In primo luogo, l’innovazione è spesso nei processi dell’azienda, che di solito non sono immediatamente visibili per la concorrenza.

In secondo luogo, copiare un modello di business innovativo è molto più difficile che copiare un prodotto o servizio.

Imitare la logica operativa altrui comporta un cambiamento profondo nella propria e un conseguente riadattamento, entrambi decisamente difficili.

Le società di traduzione producono su richiesta ciò che il cliente ordine, ma fin qui non sono mai state in grado di semplificare le loro catene di approvvigionamento, e l’unico modo che hanno trovato per offrire i loro prodotti a un prezzo significativamente più basso è stato ridurre i compensi per tagliare i costi, sostenendo così la legge di Gresham.

Innovare il proprio modello di business significa cambiare il modo di offrire i propri prodotti o servizi agli stessi clienti con le stesse tecnologie. Molto spesso questo tipo di innovazione aggiunge valore e introduce più cambiamenti di quella di prodotto o tecnologica.

Dov’è il problema, allora? Il problema sta nel sapere quali modifiche funzioneranno.

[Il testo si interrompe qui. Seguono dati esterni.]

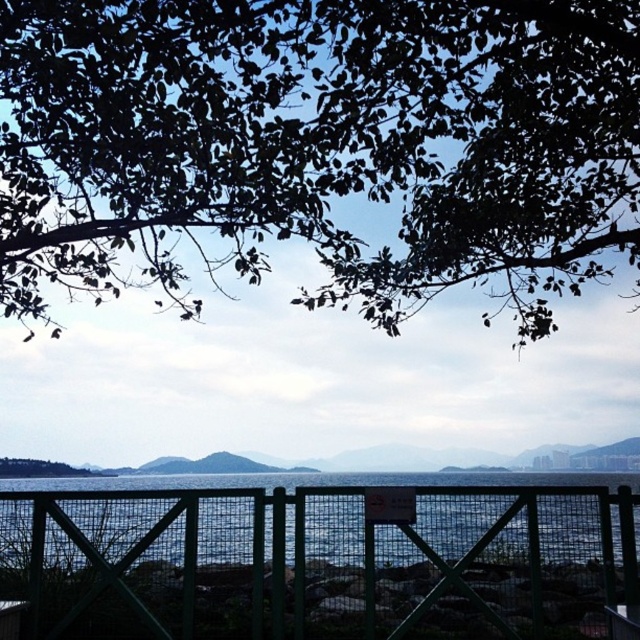
Can you confirm if green leafy tree at upper center is bigger than green metal fence at lower center?

Yes.

What do you see at coordinates (320, 141) in the screenshot?
I see `green leafy tree at upper center` at bounding box center [320, 141].

Which is behind, point (440, 129) or point (595, 560)?

Positioned behind is point (595, 560).

I want to click on green leafy tree at upper center, so click(320, 141).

E come si fa a innovare sistematicamente i propri modelli di business?

La catena del valore delle imprese di traduzione è per lo più la stessa e rimane implicita per la maggior parte di esse, anche se la progettazione di una catena del valore è ampiamente documentata, fa ormai parte di tutti i corsi di economia e si basa su tre elementi standard: entrate (prezzo, dimensioni del mercato, vendite accessorie[*]), struttura dei costi (costi diretti e indiretti, economie di scala e di scopo), e la velocità delle risorse (il rapporto tra risorse e valore prodotto, calcolato in genere in base ai tempi di consegna, alla produttività e alla gestione delle scorte e delle risorse).

Sono fattori ormai noti e assimilati, su cui si concentra gran parte della letteratura manageriale.

L’innovazione dei modelli di business consiste essenzialmente nel creare valore aumentando i rischi attraverso inattese opportunità. Le società di traduzione adottano in genere un modello e un approccio molto tradizionali che consiste nel ridurre i rischi ritardando gli impegni di produzione e quelli finanziari, trasferendo i rischi ad altri soggetti e/o sfruttando l’asimmetria informativa.

Conclusioni

E allora? L’innovazione divora se stessa. Sicuri di voler restare stupidi e affamati?


[*] Prodotti che si possono acquistare in aggiunta al prodotto principale, magari con uno sconto per migliorarne l’uso. Cosa può offrire un LSP come prodotto o servizio accessori? E, soprattutto, è o è stata mai pratica comune?